Sollte jedoch die Abstimmung scheitern, dann steht das ganze Bankensystem in Gefahr. Die Kapitalerhöhungen könnten dann die Manager in den Ofen schreiben. Es ist zu befürchten, dass eine Bankenpleite ein Ansteckungseffekt auf die anderen europäischen Bankhäuser hätte. Denn auch sie leiden schon seit Jahren unter den toxischen Krediten in ihren Bilanzen.

Auch die Niedrigzinspolitik der Europäischen Zentralbank (EZB) hat diese Krise der Institute mit verursacht. Außerdem liegt das Bruttoinlandsprodukt (BIP) in diesem Jahr nicht im Soll. Die Erwartungen liegen in 2016 bei unter einem Prozent und somit im Mittelfeld innerhalb der Europäischen Union.

In Rom muss man leider erkennen, dass man die Wachstumsziele klar verfehlt hat. Hoffnung einer Trendwende hat die Regierung auf die diesjährige Touristikbilanz.

Bankrott abwehren

Mit diesen Negativbelastungen sind jedoch die Banken im Stiefelstaat nicht allein, auch die deutschen Großbanken und gleichermaßen die Schweizer Institute haben Probleme. Die Banken können ihren Aktionären nicht mit blendenden Zahlen imponieren, sondern müssen sie in gewissen Abständen zur Kasse bitten.

Zwingende Kapitalerhöhungen sind notwendig, um teilweise den drohenden Bankrott abzuwehren. Aber solche Kapitalspritzen sind noch umstritten, da man den Ausgang der Abstimmung zugunsten der Regierung in Rom abwarten will.
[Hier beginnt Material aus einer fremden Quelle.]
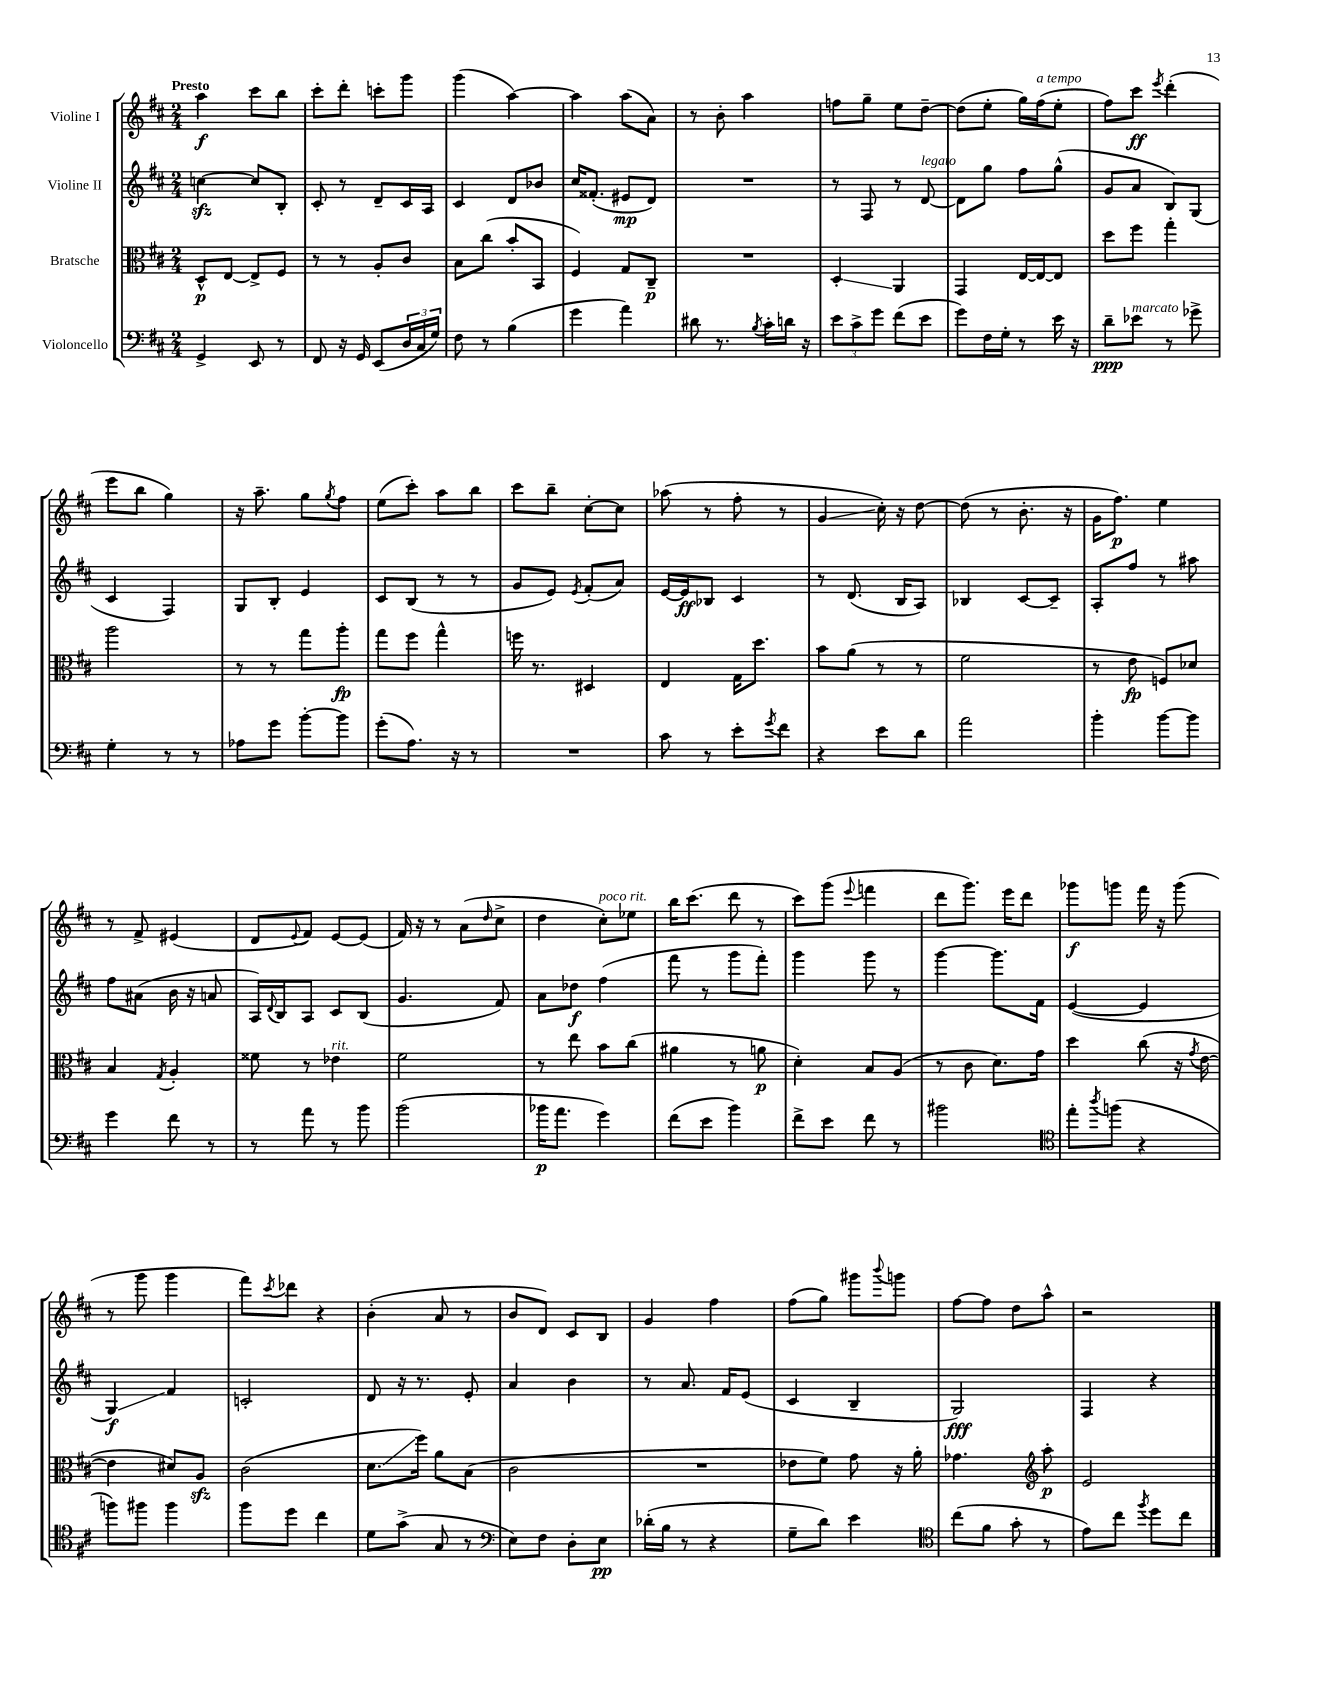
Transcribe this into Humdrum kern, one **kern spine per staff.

Große Investoren fordern immer wieder die Ablösung der verantwortlichen Vorstände und Verwaltungsräte.

Aber allein ein Rauswurf bringt noch lange kein lukratives Neugeschäft. Banken sind deshalb gut beraten, weniger Kredite zu vergeben sondern mehr in die einträgliche Kundenberatung zu gehen. Interne Abläufe müssen mehr standardisiert und automatisiert werden.

Auch eine Zusammenarbeit und Vernetzung unter den Banken muss mehr in Italien angestrebt werden. Einige beklagen, dass das Schwarzgeld, das sie bunkerten ihnen über manche Klippe hinweggeholfen hat. Da auch diese Quelle durch die Regularien trocken gelegt wurde, gehen den Banken Milliarden-Beträge an Kundengeldern verloren.

Auch die veränderten Ansprüche junger Kunden an die Digitalisierung der Bankgeschäfte machen die margenträchtigen Geschäfte den Häusern zu schaffen. Viele Italiener sind gegenüber den Kreditanstalten in der Vergangenheit misstrauischer geworden. Sie behalten lieber ihr Geld bar zu Hause, als es auf die Bank zu bringen, von der sie nicht wissen, ob sie morgen wieder die Schalter öffnen wird.

Da es noch einige kleinere Institute gibt, sind die Hürden hoch um eine gemeinsame Wechselbeziehung aufzubauen. Manche Institute werden noch von Privatbankiers geführt, die über Generationen hinweg durch ihre Unabhängigkeit gegenüber den Management-getriebenen Kreditinstituten geglänzt haben.

Es gibt darüber hinaus Überlegungen, einige der Bankkathedralen zu verkaufen. Interessenten gibt es durchaus, da die Grundstückslage mancher Banken werthaltiger ist, als das Kreditinstitut selbst.